Anna also got to take King out for a short 4 mile ride later in the afternoon, but Amanda elected to spend most of the day inside because she doesn’t have enough (read any) body fat to maintain temperatures when it’s blustery out.
On Sunday morning, there was a distinct chill in the air, everything was wet from the 3.5+” of rain we received Friday-Saturday, and the wind was blowing steady. Like many other weekends, everyone was up early and we headed out to the barn to load up horses. We were headed to the WGHA Ghost Ride at Goddard State Park in RI. However, this particular Sunday outing was different for 2 important reasons: Amanda got to take Huey on the ride and King was going as well.
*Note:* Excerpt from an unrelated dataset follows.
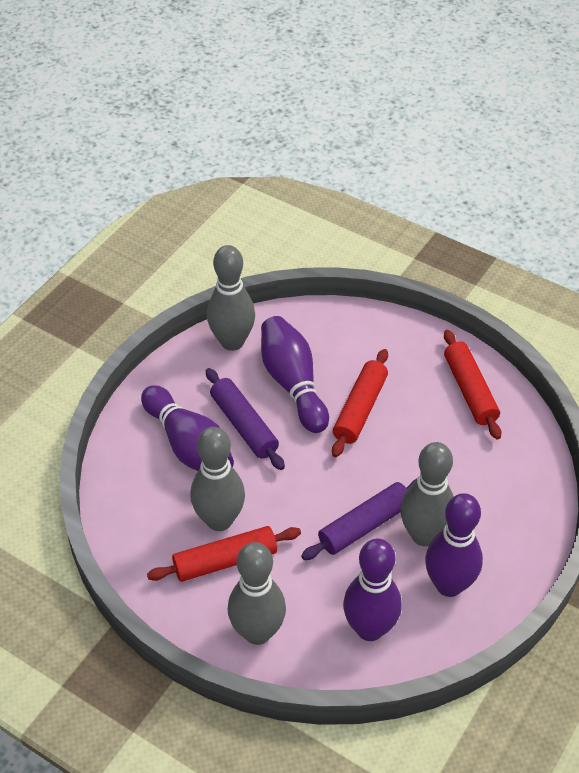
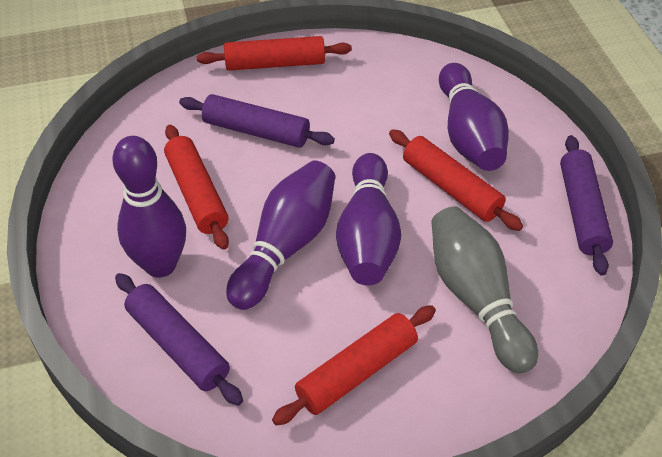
grey bowling pin: [190,427,245,531] [207,245,255,351] [228,542,286,645] [401,442,454,546] = 4 -> [431,206,538,374] = 1
purple rolling pin: [206,368,285,470] [301,478,417,560] = 2 -> [115,273,243,406] [179,94,335,148] [560,135,613,276] = 3
red rolling pin: [147,526,301,582] [332,349,388,457] [444,330,501,439] = 3 -> [164,125,229,250] [197,36,352,71] [272,305,436,426] [389,129,523,231] = 4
Amanda and Huey have been doing a lot of rides from the house and also lessons with Pony Club. However, until now, Amanda didn’t get to join the family at trail riding events away from home. They were finally ready to join us on the trails with other riders around. Last weekend, Alex rode King 4 miles on the trails from home. King hasn’t left our farm for a ride since the summer of 2014. He has been combating injury from a tendon strain, Lyme, general arthritis, and more recently, EPM. In all honesty, after this summer, we thought it was unlikely he would ever go to an organized ride again.
The ride was at Goddard State Park which has 6 miles of bridle paths. While the trails are open, wide, and scenic, the park is usually crowded. This weekend we got to share the area with a 5k race being held on the roads of the park. Alex and King led our group for most of the ride. Alex describes riding King as “smooth” and “light as a feather” with his floating trot and high energy (but without the spookiness characteristic of the arabs). I’m sure it also feels different considering King is 8″ taller than Dakota. Amanda did great controlling Huey. The temperature definitely sucked the energy out of Amanda faster than normal, so I did put a lead line on Huey for the second half of the 6 mile loop.
While we had the option of doing multiple loops, we elected to stop after 1 successful loop. Amanda really wants to ride the hunter paces next summer, so she plans to try to ride for longer periods of time. It is nice for our whole family to be able to ride as a group at the events.